RECIPE ADAPTED  >>>>>  here

Friday, January 7, 2011

Recipes Cookbook - Fudge Swirled Oreo Bottom Cheesecake Cupcakes





Fudge Swirled Oreo Bottom Cheesecake Cupcakes |#Applerecipes #Applecrisp #Appledesserts #Dessertrecipes #Cupcakecakes #Deliciousdesserts #Ketochickenrecipes #Ketocasserolerecipes #Bakedfishrecipes #Ketocrackchickencasserole #Tilapiarecipeshealthy #Lowcarbcasserolerecipes










Ingredients

  • 18 Double Stuff Oreos
  • 2 8oz packages cream cheese
  • 1/2 cup sugar
  • 1/2 teaspoon vanilla extract
  • 2 large eggs
  • 1/2 cup sour cream
  • pinch salt
  • 1/4 cup hot fudge sauce






Instructions

  1. Preheat oven to 275 degrees F. Line a muffin tin with cupcake liners. Place an Oreo in the bottom of each one.
  2. In a large bowl, beat the cream cheese and sugar together until smooth. Beat in vanilla extract, eggs, sour cream, and salt. Continue beating until combined and smooth.
  3. Add a heaping tablespoon of cheesecake batter to each muffin cup.
  4. Warm the hot fudge sauce in the microwave for 20 seconds. Place a scant teaspoon of hot fudge into each cupcake. Add another tablespoon of cheesecake batter on top, filling the cupcake liner. Use a toothpick or butterknife to gently swirl the fudge into the cheesecake mix.
  5. Bake in the preheated oven for 22-25 minutes until filling is set. Cool completely in the tin before removing. Store in refrigerator.

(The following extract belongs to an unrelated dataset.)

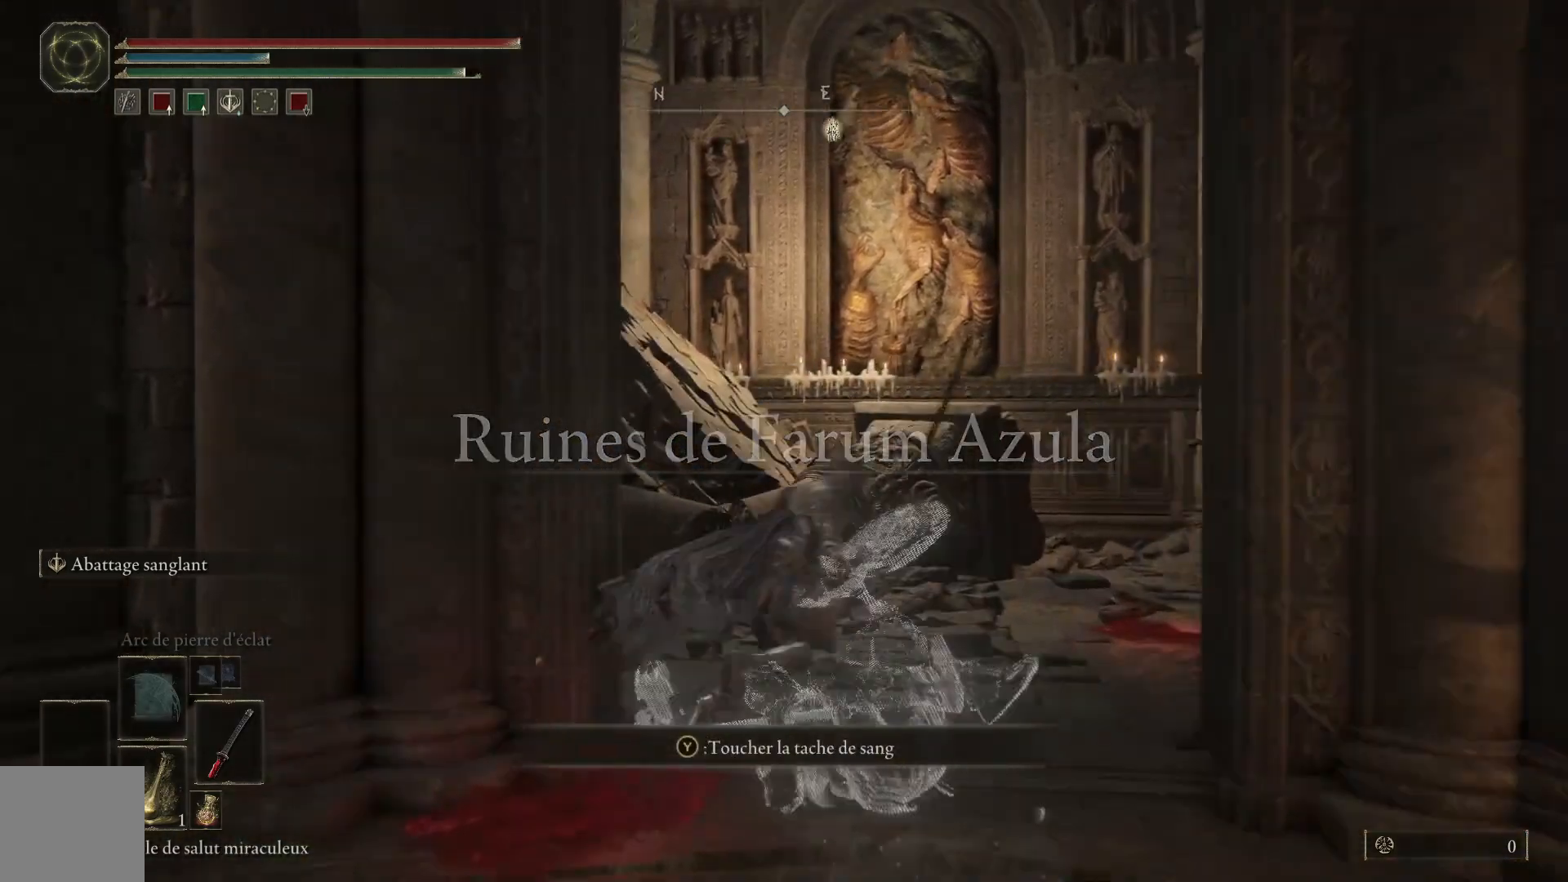
{"buttons": ["B"], "left_stick": "down", "right_stick": "center", "events": [[167, "left_stick", "down"]]}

  recipe adapted >>>>>  here




Rated 4.7/5 based on 108 customer reviews




Monday, January 3, 2011

Recipes Cookbook - PALEO SWEETENED CONDENSED MILK

PALEO SWEETENED CONDENSED MILK |#Ketomarshmallows #Veganrecipeseasy #Veganparmesancheese #Healthyrecipes #Lowcarbrecipes #Nocarbdiets #Vegansweetenedcondensedmilk #Dairyfreeketo #Homemadesweetenedcondensedmilk #Dairyfreesweetenedcondensedmilk #Dairyfreehotcocoamixrecipe #Ketosweetenedcondensedmilk

Ingredients

  • 28 oz (830mL) full fat coconut milk
  • 1/2 cup coconut sugar*
  • *For low carb and ketogenic, substitute with monk fruit sweetener (see link in text above)

Instructions

  1. In a medium-sized saucepan, bring coconut milk to a simmer.
  2. Add coconut sugar.
  3. Simmer for about 1.5 hours or until the liquid has reduced by about half. Make sure to stir and scrape the bottom and sides of the pan every few minutes to prevent it from burning.
  4. Pour into a glass jar.
  5. Allow to cool completely.
  6. Store under refrigeration for up to 5 days.